I’m going to go out on a limb – based on exit polls – and call the Scottish independence referendum for the “No” side. That seems to me like the right call for the Scots to have made.
Gordon Brown’s speech – in effect, defending the Union in the name of the Scottish Enlightenment of Hume and Adam Smith – reminds me how queasy nationalism makes me, even when it’s not explicitly racist.
Self-determination is a just demand for oppressed nations, but take away the oppression and the case gets pretty weak. And yes, that argues against the American Revolution, except insofar as it was republican and anti-aristocratic rather than merely separatist. (After all, part of what the colonists wanted was a free hand against the Native Americans.)

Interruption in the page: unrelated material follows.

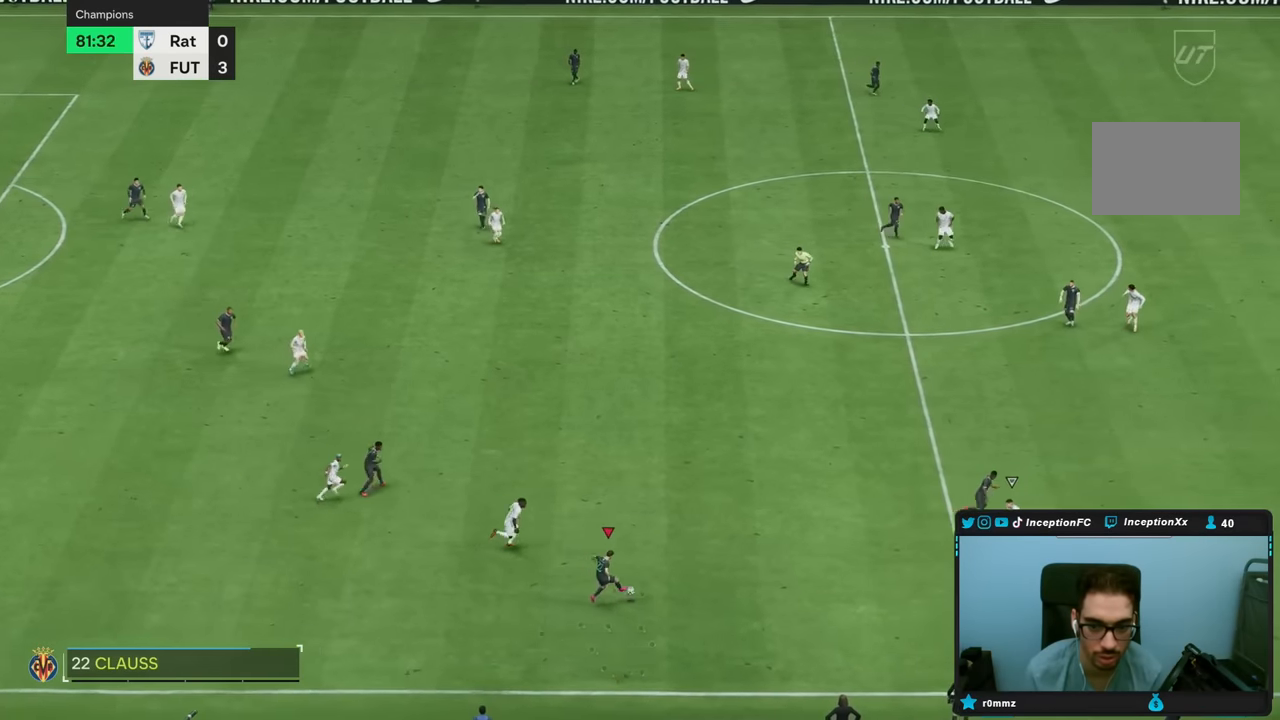
{"dt_ms": 500, "buttons": ["TRIANGLE"], "left_stick": "down-right", "right_stick": "center", "events": [[17, "left_stick", "down-right"], [433, "TRIANGLE", "down"]]}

Brown made a strong case that independence would be a practical disaster for Scotland. What he didn’t say is that it would also help cement David Cameron’s Tories in office. So I’m glad the referendum failed: assuming that is, that it did fail.
Still, we Reality-Basers are so relentlessly fair-minded that we astonish ourselves.

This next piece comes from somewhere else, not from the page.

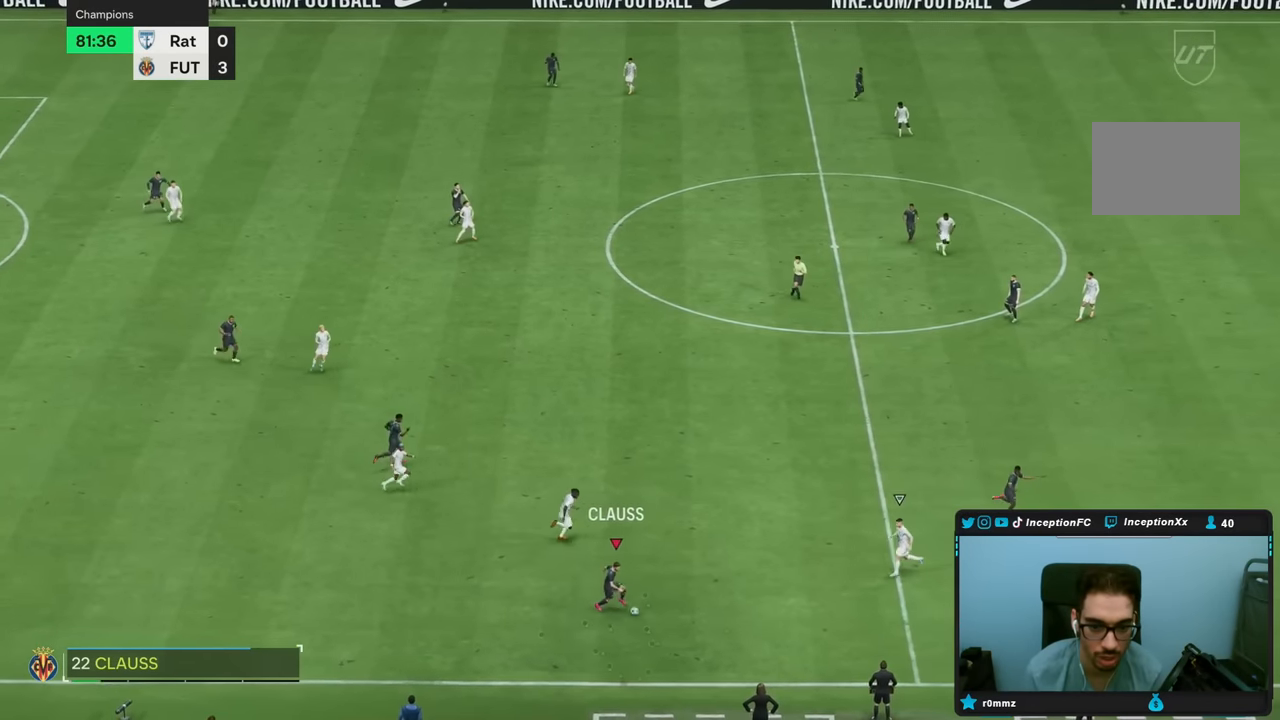
{"dt_ms": 500, "buttons": [], "left_stick": "right", "right_stick": "center", "events": [[67, "left_stick", "right"], [200, "TRIANGLE", "up"]]}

So here, with a blistering dissent, is Robert Burns, given voice by Steeleye Span:
And here’s Alistair McDonald, with more traditional interpretation.
For those who have not chosen to waste perfectly useful neuronal connections learning British history, the background of Burns’s satire is as follows: After the Stuart succession to the English throne had united the crowns in 1603, there remained strong resistance – at first, more on the English than on the Scottish side – against uniting the two kingdoms and creating a common citizenship and a single Parliament. So they remained two kingdoms under one king, with the possibility that sometime in the future the English and the Scots might again have different kings, and resume their centuries-long history of constant border raiding and occasional war.
Perfecting the union became a central point of royal policy after the Revolution of 1688, with the constant threat of a Jacobite Scotland concentrating minds wonderfully on both sides of the border. But the Scottish Parliament was unalterably opposed, and managed to stymie all such moves until the Darien fiasco of 1707, when a hare-brained scheme to make Scotland a colonial power in Central America crashed and burned, leaving the Scottish state bankrupt. At that point the English government offered a bailout on the condition of full Union, and the proposal duly passed.
Thus the force of Burns’s complaint that the Scots had been “bought and sold for English gold.” Still, given the actual political history of independent Scotland (pretty much the court of the Borgias with claymores instead of stilettos), it seems unfair of Burns to write as if all of the rogues were on one side of the question.